◆ **Instructions to follow**
A word-for-word copy of the listing is what's needed; leave out every image.

==== Records supplied ====

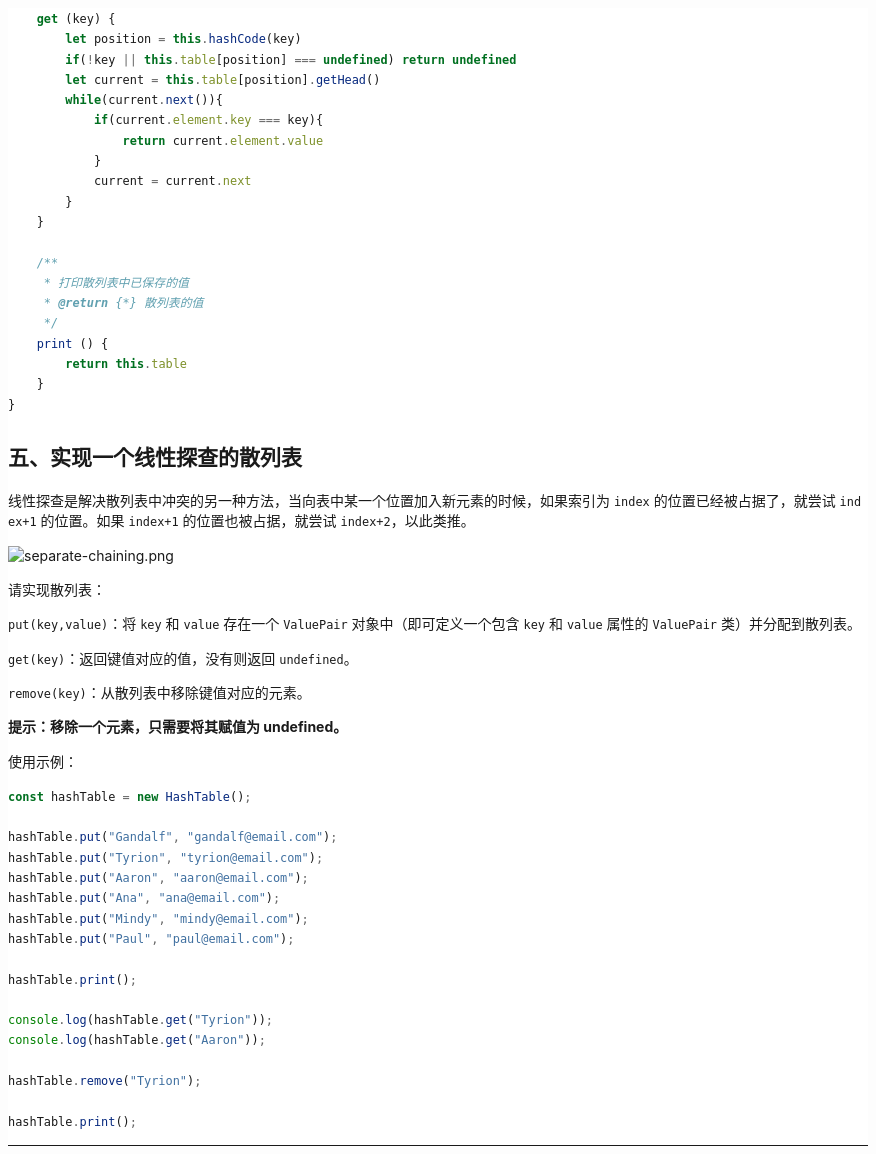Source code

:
 ```js
    get (key) {
        let position = this.hashCode(key)
        if(!key || this.table[position] === undefined) return undefined
        let current = this.table[position].getHead()
        while(current.next()){
            if(current.element.key === key){
                return current.element.value
            }
            current = current.next
        }
    }

    /**
     * 打印散列表中已保存的值
     * @return {*} 散列表的值
     */
    print () {
        return this.table
    }
}

```


## 五、实现一个线性探查的散列表


线性探查是解决散列表中冲突的另一种方法，当向表中某一个位置加入新元素的时候，如果索引为 `index` 的位置已经被占据了，就尝试 `index+1` 的位置。如果 `index+1` 的位置也被占据，就尝试 `index+2`，以此类推。

![separate-chaining.png](https://cdn.nlark.com/yuque/0/2019/png/102778/1556970188250-d9f8542a-5084-42e7-8bc7-ac57f52e537b.png)



请实现散列表：   

`put(key,value)`：将 `key` 和 `value` 存在一个 `ValuePair` 对象中（即可定义一个包含 `key` 和 `value` 属性的 `ValuePair` 类）并分配到散列表。    

`get(key)`：返回键值对应的值，没有则返回 `undefined`。   

`remove(key)`：从散列表中移除键值对应的元素。   


**提示：移除一个元素，只需要将其赋值为 undefined。**   


使用示例：
```js
const hashTable = new HashTable();

hashTable.put("Gandalf", "gandalf@email.com");
hashTable.put("Tyrion", "tyrion@email.com");
hashTable.put("Aaron", "aaron@email.com");
hashTable.put("Ana", "ana@email.com");
hashTable.put("Mindy", "mindy@email.com");
hashTable.put("Paul", "paul@email.com");

hashTable.print();

console.log(hashTable.get("Tyrion"));
console.log(hashTable.get("Aaron"));

hashTable.remove("Tyrion");

hashTable.print();
```
---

====

◆ **Problem solution**
Source code

:
 ```js
    get (key) {
        let position = this.hashCode(key)
        if(!key || this.table[position] === undefined) return undefined
        let current = this.table[position].getHead()
        while(current.next()){
            if(current.element.key === key){
                return current.element.value
            }
            current = current.next
        }
    }

    /**
     * 打印散列表中已保存的值
     * @return {*} 散列表的值
     */
    print () {
        return this.table
    }
}

```


## 五、实现一个线性探查的散列表


线性探查是解决散列表中冲突的另一种方法，当向表中某一个位置加入新元素的时候，如果索引为 `index` 的位置已经被占据了，就尝试 `index+1` 的位置。如果 `index+1` 的位置也被占据，就尝试 `index+2`，以此类推。

![separate-chaining.png](https://cdn.nlark.com/yuque/0/2019/png/102778/1556970188250-d9f8542a-5084-42e7-8bc7-ac57f52e537b.png)



请实现散列表：   

`put(key,value)`：将 `key` 和 `value` 存在一个 `ValuePair` 对象中（即可定义一个包含 `key` 和 `value` 属性的 `ValuePair` 类）并分配到散列表。    

`get(key)`：返回键值对应的值，没有则返回 `undefined`。   

`remove(key)`：从散列表中移除键值对应的元素。   


**提示：移除一个元素，只需要将其赋值为 undefined。**   


使用示例：
```js
const hashTable = new HashTable();

hashTable.put("Gandalf", "gandalf@email.com");
hashTable.put("Tyrion", "tyrion@email.com");
hashTable.put("Aaron", "aaron@email.com");
hashTable.put("Ana", "ana@email.com");
hashTable.put("Mindy", "mindy@email.com");
hashTable.put("Paul", "paul@email.com");

hashTable.print();

console.log(hashTable.get("Tyrion"));
console.log(hashTable.get("Aaron"));

hashTable.remove("Tyrion");

hashTable.print();
```
---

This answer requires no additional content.